Jusqu’où peut encore aller le Nigeria ? Depuis le 20 août 2019, la première puissance de la Communauté économique des Etats de l’Afrique de l’Ouest (Cédéao) a décidé, de façon unilatérale et inattendue, de fermer ses frontières terrestres avec ses voisins. Officiellement pour lutter contre la contrebande aux frontières et la criminalité transnationale. «Lorsque la plupart des véhicules transportant du riz et d’autres produits alimentaires à travers nos frontières terrestres sont interceptés, vous trouvez des drogues dures bon marché et des armes légères sous les produits alimentaires. Cela a des conséquences terribles pour n’importe quel pays», a justifié, sans fournir la moindre preuve, le président nigérian Muhammadu Buhari. Une mesure au départ temporaire — 28 jours —, selon les autorités, mais qui perdure sept mois plus tard, malgré l’intervention de la Cédéao rappelant que «la fermeture unilatérale des frontières va à l’encontre de tous les traités commerciaux et de libre circulation signés par le Nigeria dans le cadre de la Communauté économique des États de l’Afrique de l’Ouest». Tout comme à l’encontre de la Zone de libre-échange continentale, entrée en vigueur le 31 mai 2019, visant à créer un marché unique continental avec la libre circulation des biens, des personnes et des investissements.

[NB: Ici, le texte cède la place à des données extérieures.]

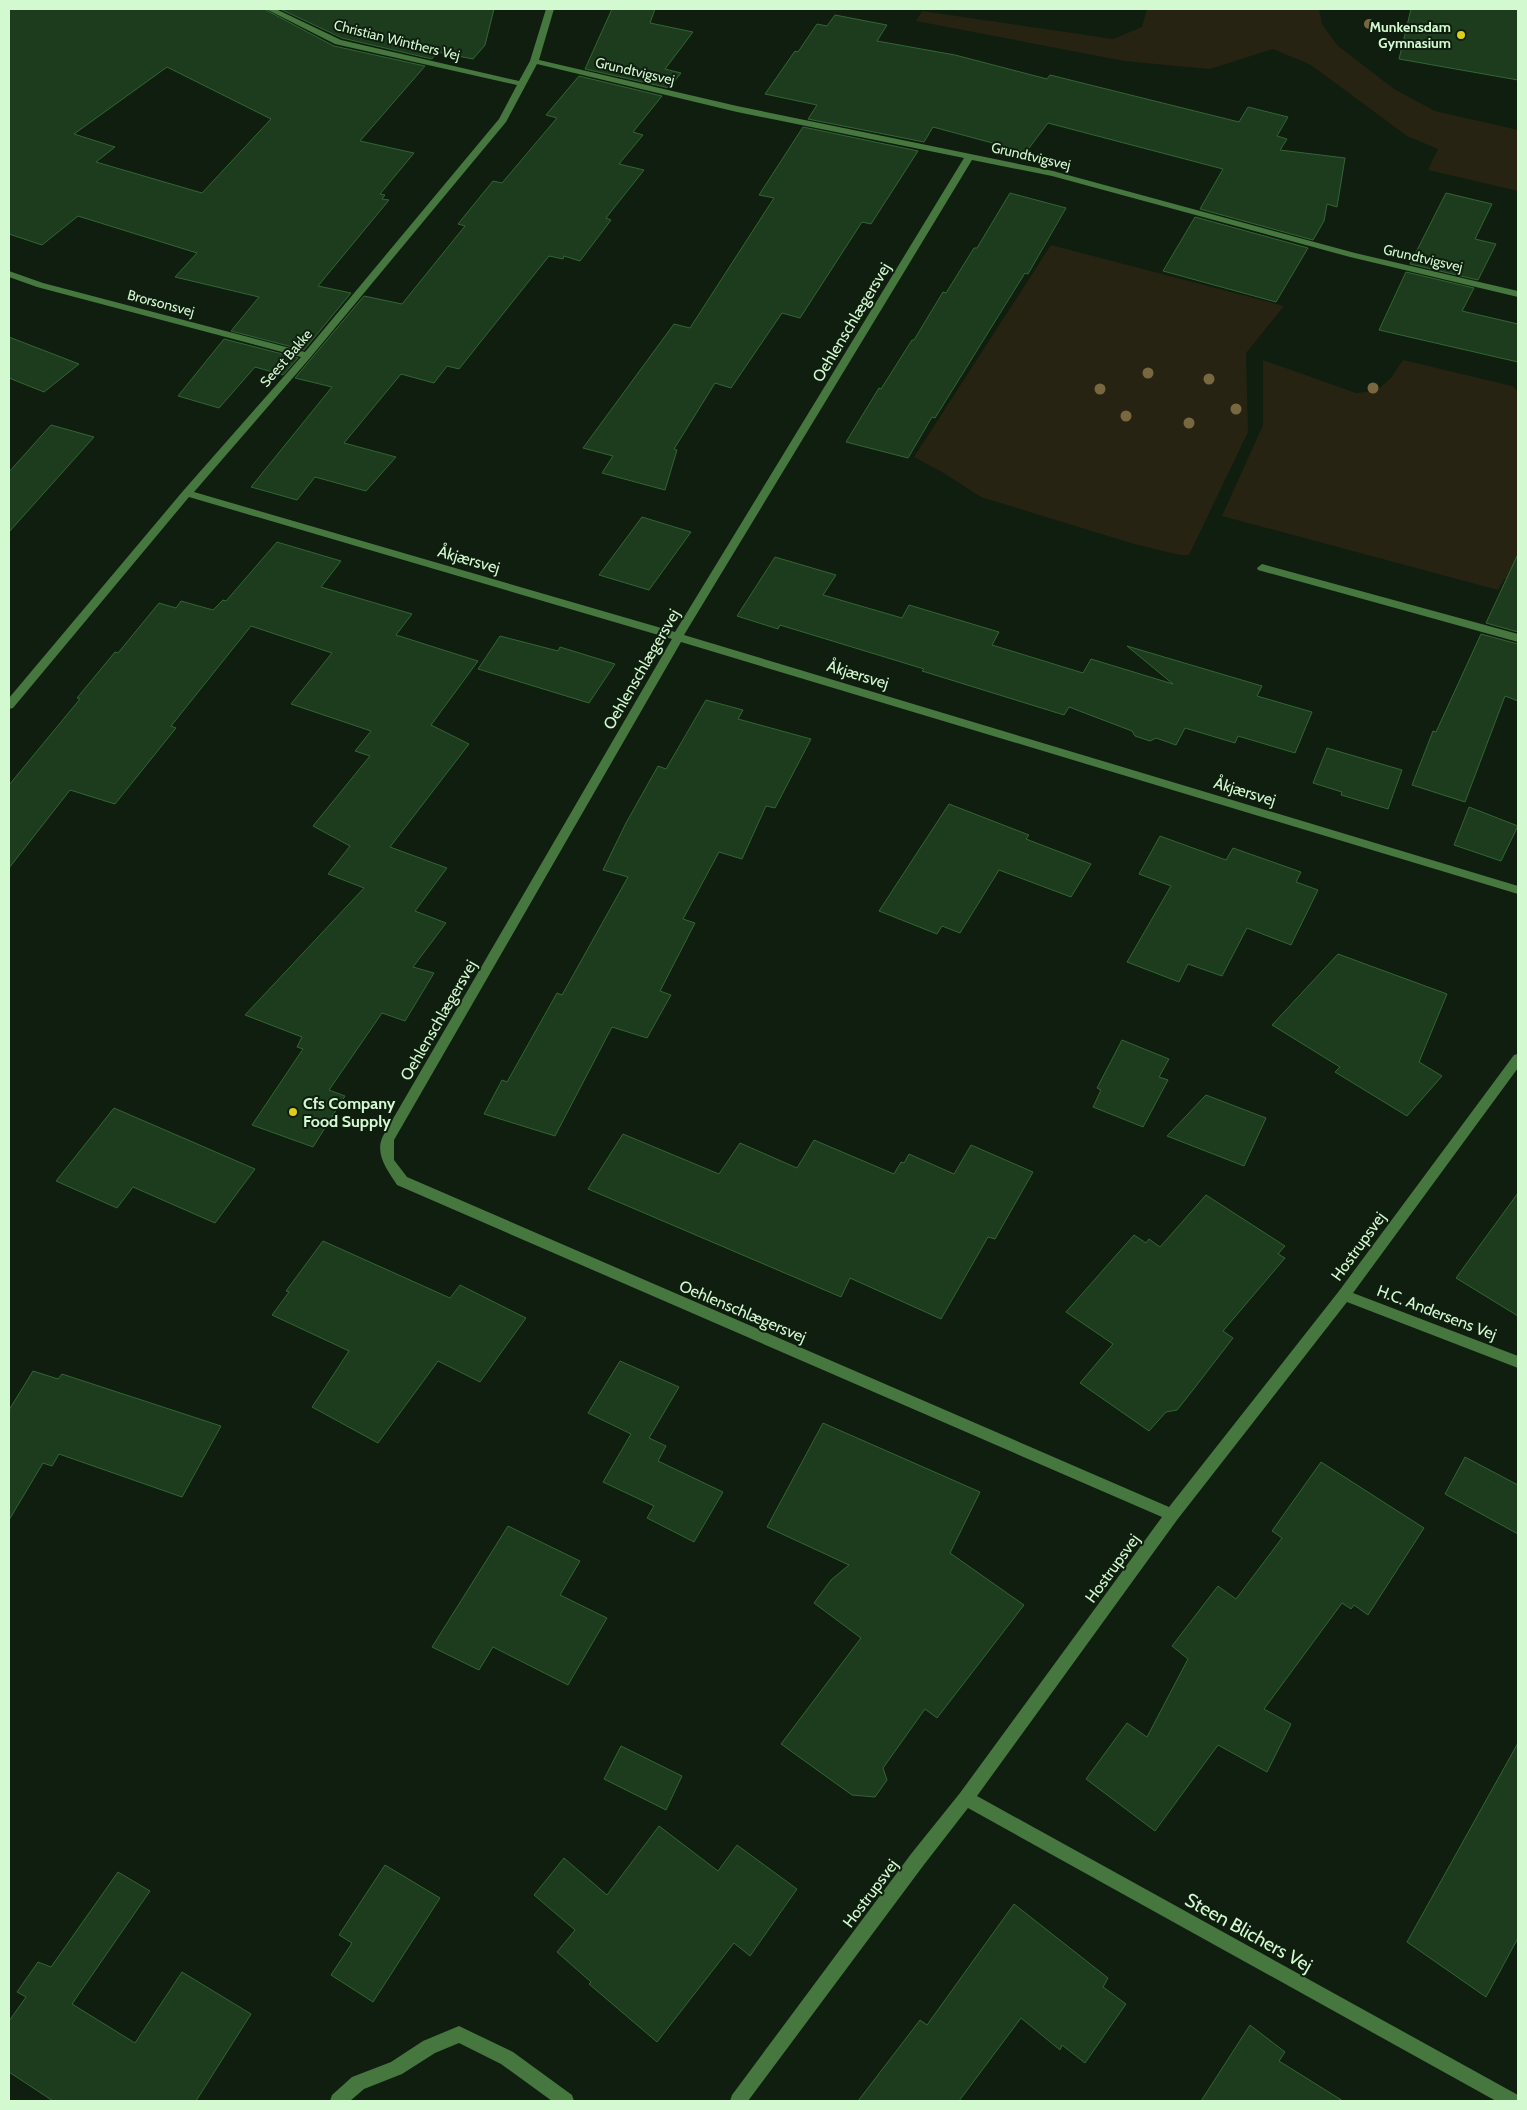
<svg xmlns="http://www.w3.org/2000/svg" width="1527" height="2110" font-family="Cabin,sans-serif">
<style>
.green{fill:#272312}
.building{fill:#1d3c1e;stroke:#326533;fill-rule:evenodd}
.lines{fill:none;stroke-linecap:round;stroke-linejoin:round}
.minor{fill:#46773f;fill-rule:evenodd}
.tree{fill:#79683f}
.poi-dot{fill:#dccf1a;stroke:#0f1e0f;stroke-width:2}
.labels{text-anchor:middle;stroke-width:4;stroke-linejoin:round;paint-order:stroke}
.far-poi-label{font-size:14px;font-weight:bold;fill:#d3f9d1;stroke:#0f1e0f;text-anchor:end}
.far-street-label{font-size:14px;fill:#d3f9d1;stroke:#0f1e0f}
.street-label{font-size:16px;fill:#d3f9d1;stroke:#0f1e0f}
.poi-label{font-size:16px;font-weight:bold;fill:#d3f9d1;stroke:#0f1e0f;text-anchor:start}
.near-street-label{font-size:19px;fill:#d3f9d1;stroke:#0f1e0f}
</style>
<rect width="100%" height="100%" fill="#0f1e0f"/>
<g class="green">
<polygon points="1147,9 1319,9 1322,24 1337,45 1394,89 1435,111 1518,130 1518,191 1428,170 1438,149 1407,136 1311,65 1273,49 1210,69 1124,61 916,21 922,11 1113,39 1142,27"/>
<polygon points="1051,245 1284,306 1246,353 1248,432 1189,555 1180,555 1134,544 981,497 942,472 914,457"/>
<polygon points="1263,360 1356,393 1376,391 1391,378 1403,360 1512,386 1518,391 1518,583 1504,579 1498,590 1222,516 1263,425"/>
</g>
<g class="building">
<path d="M9,9h255l70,37 91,20 -65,75 54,12 -34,41 5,1 -3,4 7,1 -71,86 33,7 -47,57 -73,-19 28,-34 -84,-20 22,-24 -119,-37 -36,29 -33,-11zM167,67l104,52 -69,74 -106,-31 19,-15 -41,-13z"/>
<polygon points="280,9 494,9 485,45 473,59 437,52 432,59 342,38"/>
<polygon points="612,9 655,9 650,23 693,32 665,69 681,73 669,88 585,69"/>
<polygon points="1411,9 1518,9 1518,80 1399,59"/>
<polygon points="835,15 887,25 877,41 955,55 1047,79 1050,75 1239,122 1248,107 1288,117 1277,136 1287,139 1280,150 1345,158 1337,207 1327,204 1324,221 1313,240 1200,209 1223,169 1048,123 1026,152 933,127 924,142 808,119 817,105 765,94 795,51 798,52 817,24 827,26"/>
<polygon points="579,76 662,96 633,132 643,135 619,164 644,170 606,218 611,220 580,261 564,256 563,259 549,256 459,369 447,366 434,383 401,374 344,443 396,457 366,491 315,477 297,500 251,487 332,387 295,378 364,296 402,304 465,226 458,224 493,181 502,183 557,118 546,115"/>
<polygon points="803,127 918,151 871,224 862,222 800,318 782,313 731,388 715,383 674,449 677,450 665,490 602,473 613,456 583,448 674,324 690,328 774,198 759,195"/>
<polygon points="1010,193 1066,208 1028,274 1025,273 935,418 932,417 908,458 846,442 879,388 881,389 912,340 914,340 943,292 946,293 974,248 977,248"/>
<polygon points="1446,193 1492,204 1475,239 1496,244 1478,280 1410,264"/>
<polygon points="1195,217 1308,248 1276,302 1163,271"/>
<polygon points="1406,272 1474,288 1462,311 1518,324 1518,362 1379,330"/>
<polygon points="9,337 79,364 44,392 9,378"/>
<polygon points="224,339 298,358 283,375 255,367 219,408 178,396"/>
<polygon points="51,425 94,437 9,532 9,472"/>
<polygon points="642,517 691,532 649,590 599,575"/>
<polygon points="277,542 341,561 321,587 412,614 396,635 478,661 431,725 469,744 390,847 447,868 415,911 446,923 413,967 434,973 405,1021 382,1013 329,1090 345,1096 313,1147 252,1125 303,1049 297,1047 302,1037 245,1015 364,888 328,874 350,846 313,826 370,756 355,751 371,731 291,704 332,653 251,626 171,726 176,728 115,804 70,790 9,868 9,785 80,699 77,698 115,652 118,653 159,603 176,608 181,601 213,610 223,600 226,601"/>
<polygon points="1518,554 1518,632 1486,623"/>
<polygon points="775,557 836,575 823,595 902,618 909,605 999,632 992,645 1083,673 1091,659 1173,684 1127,646 1262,686 1257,696 1312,712 1295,753 1238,736 1235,743 1185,728 1176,745 1156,738 1150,741 1135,736 1132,731 1069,707 1064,715 922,671 924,669 780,625 778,629 737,616"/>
<polygon points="1481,634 1518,644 1518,701 1505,696 1465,802 1412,785 1433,731 1436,732"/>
<polygon points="500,636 558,651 560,647 615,664 589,703 478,669"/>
<polygon points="706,700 743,710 738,719 811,739 775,808 766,806 742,859 719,852 683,919 695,923 660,991 671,995 647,1038 612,1027 555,1136 484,1114 502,1080 507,1082 557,993 562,995 628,877 603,870 626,823 658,766 666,769"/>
<polygon points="1327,748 1402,770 1388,809 1341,795 1342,792 1313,783"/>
<polygon points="949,804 1029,835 1026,839 1091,864 1071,897 999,870 960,933 942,926 937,934 879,911"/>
<polygon points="1469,807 1518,826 1501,861 1454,845"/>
<polygon points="1160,836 1226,860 1233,848 1301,872 1296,882 1318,890 1291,945 1247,928 1222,976 1188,964 1179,982 1127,962 1171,886 1139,874"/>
<polygon points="1338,954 1447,994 1419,1062 1442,1076 1407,1116 1335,1072 1340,1067 1272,1025"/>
<polygon points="1122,1040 1169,1059 1159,1077 1168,1080 1143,1127 1093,1107 1101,1090 1097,1088"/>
<polygon points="1206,1095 1266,1118 1244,1166 1167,1136"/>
<polygon points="114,1108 255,1169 215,1223 133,1187 117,1208 56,1181"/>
<polygon points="623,1134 719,1174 740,1143 797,1168 814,1140 894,1174 901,1162 904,1163 909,1154 954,1174 971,1145 1033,1172 995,1239 988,1237 941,1319 850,1278 841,1297 588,1189"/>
<polygon points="1518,1193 1518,1316 1456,1278"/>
<polygon points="1206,1195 1285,1246 1278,1254 1285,1258 1223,1331 1233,1338 1189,1395 1177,1410 1166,1412 1149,1431 1080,1383 1113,1344 1066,1312 1134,1235 1146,1243 1149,1239 1160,1247"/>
<polygon points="323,1241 450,1298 460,1285 526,1318 480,1382 438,1361 378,1443 312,1407 349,1351 272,1315 289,1292 286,1291"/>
<polygon points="620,1361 679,1387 649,1438 666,1446 658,1461 723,1492 694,1542 647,1518 654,1506 603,1482 631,1434 588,1413"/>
<polygon points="33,1371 58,1379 62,1374 221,1426 182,1497 59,1454 52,1466 43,1463 9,1520 9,1410"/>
<polygon points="823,1423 980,1492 950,1553 1024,1605 937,1718 925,1709 883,1768 887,1780 875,1797 852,1795 781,1744 861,1638 814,1603 831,1580 849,1565 767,1527"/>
<polygon points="1465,1457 1518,1485 1518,1534 1445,1494"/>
<polygon points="1321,1462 1424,1528 1368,1615 1354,1605 1351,1609 1342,1603 1264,1709 1291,1724 1267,1772 1218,1745 1155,1831 1086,1779 1127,1723 1147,1737 1188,1659 1172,1646 1218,1586 1236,1599 1282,1538 1272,1531"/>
<polygon points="508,1526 580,1561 560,1595 607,1618 568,1685 493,1647 479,1670 432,1647"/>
<polygon points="1518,1743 1518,1938 1486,1997 1407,1942"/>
<polygon points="621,1746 682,1776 666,1810 604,1779"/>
<polygon points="659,1826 718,1871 737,1845 797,1889 750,1956 734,1943 657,2042 589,1984 591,1982 557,1952 575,1930 534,1895 564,1858 607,1895"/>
<polygon points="385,1865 440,1898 373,2002 331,1975 352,1943 339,1935"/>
<polygon points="118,1872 150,1891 72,2004 135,2043 182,1972 251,2014 196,2101 53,2101 9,2072 9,2021 26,1997 17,1992 38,1962 51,1967"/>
<polygon points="1014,1904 1108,1978 1103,1987 1126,2004 1085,2063 1062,2045 1060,2050 1021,2018 959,2101 858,2101 920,2020 927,2025"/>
<polygon points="1250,2025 1285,2052 1279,2061 1343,2101 1201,2101"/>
</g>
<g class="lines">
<g class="minor">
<path d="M266,9h10l65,31 178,41 11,-20 16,-52h8l-15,51 198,46 316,65 302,82 163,38v6l-168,-40 -298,-81 -80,-16 -288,475 834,251v8l-837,-252 -287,498v20l13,17 762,330 170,-216 175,-236 4,-1v14l-165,225 165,63v12l-171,-66 -170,218 -200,276 541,299v6h-22l-528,-293 -45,58 -175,235h-18l2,-6 179,-241 49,-61 202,-276 -765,-332c-9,-14 -23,-31 -14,-49l289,-497 -483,-142 -176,211 -4,1v-11l174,-207 118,-134 -264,-70 -28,-10v-6l34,12 262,69 194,-233 18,-34 -182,-41zM537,64l200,48 227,46 -289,474 -481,-140 116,-134 196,-236z"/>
<polygon points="1262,564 1518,634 1518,642 1258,570 1257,568"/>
<polygon points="459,2026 513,2052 572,2095 574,2101 552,2101 501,2064 459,2043 435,2053 402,2074 364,2089 350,2101 330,2101 332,2095 352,2077 391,2062 423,2041"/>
</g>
</g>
<g class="tree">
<circle cx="1369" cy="24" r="5"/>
<circle cx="1148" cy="373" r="5.5"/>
<circle cx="1209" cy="379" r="5.5"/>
<circle cx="1373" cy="388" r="5.5"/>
<circle cx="1100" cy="389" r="5.5"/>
<circle cx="1236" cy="409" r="5.5"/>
<circle cx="1126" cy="416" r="5.5"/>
<circle cx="1189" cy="423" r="5.5"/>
</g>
<g class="poi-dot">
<circle cx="1461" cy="35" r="5"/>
<circle cx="293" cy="1112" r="5"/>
</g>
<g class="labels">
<g class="far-poi-label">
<text x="1451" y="32">Munkensdam<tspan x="1451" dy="16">Gymnasium</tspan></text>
</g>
<g class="far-street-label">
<text transform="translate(397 40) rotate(14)" y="5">Christian Winthers Vej</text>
<text transform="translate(635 71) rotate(13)" y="5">Grundtvigsvej</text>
<text transform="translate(1031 156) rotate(13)" y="5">Grundtvigsvej</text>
<text transform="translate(1423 258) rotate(13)" y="5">Grundtvigsvej</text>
<text transform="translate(161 303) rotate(15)" y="5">Brorsonsvej</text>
<text transform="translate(286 358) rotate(-49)" y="5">Seest Bakke</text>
</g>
<g class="street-label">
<text transform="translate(851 322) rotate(-59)" y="6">Oehlenschlægersvej</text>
<text transform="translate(469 559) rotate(16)" y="6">Åkjærsvej</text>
<text transform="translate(641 669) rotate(-60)" y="6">Oehlenschlægersvej</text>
<text transform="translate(858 674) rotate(17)" y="6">Åkjærsvej</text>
<text transform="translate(1245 791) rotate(17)" y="6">Åkjærsvej</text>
<text transform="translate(438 1020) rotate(-60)" y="6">Oehlenschlægersvej</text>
<text transform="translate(1358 1246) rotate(-54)" y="6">Hostrupsvej</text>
<text transform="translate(743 1311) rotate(23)" y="6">Oehlenschlægersvej</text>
<text transform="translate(1437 1312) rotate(21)" y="6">H.C. Andersens Vej</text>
<text transform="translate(1112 1568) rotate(-54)" y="6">Hostrupsvej</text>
<text transform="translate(870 1893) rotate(-53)" y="6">Hostrupsvej</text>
</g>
<g class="poi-label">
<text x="303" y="1109">Cfs Company<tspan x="303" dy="18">Food Supply</tspan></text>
</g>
<g class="near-street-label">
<text transform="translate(1249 1932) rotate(29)" y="7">Steen Blichers Vej</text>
</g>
</g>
<rect width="1527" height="2110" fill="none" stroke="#d3f9d1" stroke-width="20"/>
</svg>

Pour le contrôleur général des douanes nigérianes, le colonel Hamid Ali, «le Nigeria ne pouvait plus croiser les bras en regardant de tels pays prospérer au détriment de notre économie ». Mais ce n’est un secret pour personne que cette déclaration cible avant tout le Bénin dont le président, Patrice Talon, entretient des relations en dents de scie avec son homologue nigérian. Reste que cette fermeture des frontières, une «politique de protectionnisme économique» qui ne dit pas son nom, impacte gravement l’économie du Bénin dont les recettes ont piqué du nez. «La part des recettes imputables à la fermeture des frontières est estimée à 48,6 milliards de francs CFA, soit un peu plus de 10% des recettes brutes de la douane et moins de 5% des recettes totales de 2019», a déclaré, début mars, Romuald Wadagni, le ministre béninois de l’Economie et des Finances. A Sèmè-Kraké, la plus importante frontière terrestre entre les deux pays et principale porte d’entrée des produits en provenance de la Côte d’Ivoire, du Ghana et du Togo à destination du marché nigérian, c’est le statu quo depuis le 20 août dernier : rien ne franchit la frontière. Selon plusieurs opérateurs économiques, les conséquences financières et humaines de ce blocage sont catastrophiques.
Un protectionnisme économique
Le Port autonome de Cotonou (PAC), qui réexporte 90% de ses cargaisons vers le Nigeria par voie terrestre, a vu son trafic chuter de près de 2% en 2019 en raison de la fermeture des frontières.Quant aux entreprises, dont 40 à 50% entretiennent des liens avec le géant voisin de 196 millions d’habitants, c’est la sinistrose. Certaines ont déposé le bilan, et celles qui tiennent encore vacillent, souligne la Confédération nationale des employeurs du Bénin. Dans les autres pays de la sous-région, qui entretiennent de près ou de loin des relations avec le Nigeria, la situation prend des allures tout aussi inquiétantes.Comme au Togo avec la flambée des prix, le manque de débouchés pour les produits initialement destinés au marché nigérian, des pénuries d’essence, etc. Au Niger, on table déjà sur une baisse d’une quarantaine de milliards de francs CFA des recettes douanières. Pour le président de la Commission de la Cédéao, l’Ivoirien Jean-Claude Kassi Brou, «cette fermeture a des répercussions profondes sur les échanges, les opérateurs économiques, sans oublier les consommateurs qui doutent aujourd’hui de notre communauté», évoquant des «conséquences financières catastrophiques». De son côté, l’agence de notation Moody’s ne cache pas ses inquiétudes en soulignant que l’impact négatif de cette fermeture des frontières nigérianes «serait très important sur les indicateurs de croissance des pays voisins ainsi que sur le déficit de leur balance des paiements».
Le 9 février, la Cédéao a mis en place un comité dirigé par le président burkinabè, Roch Marc Christian Kaboré «chargé d’entreprendre une étude complète de la situation, de faire un rapport et ensuite de prendre les mesures nécessaires», sans précision de la date de remise dudit rapport, que le chef de l’Etat nigérian se dit prêt à examiner dès que possible : «Une fois que le comité présentera ses recommandations, nous siégerons et les examinerons afin de prendre une décision.» La réouverture des frontières du Nigeria n’est donc pas pour demain.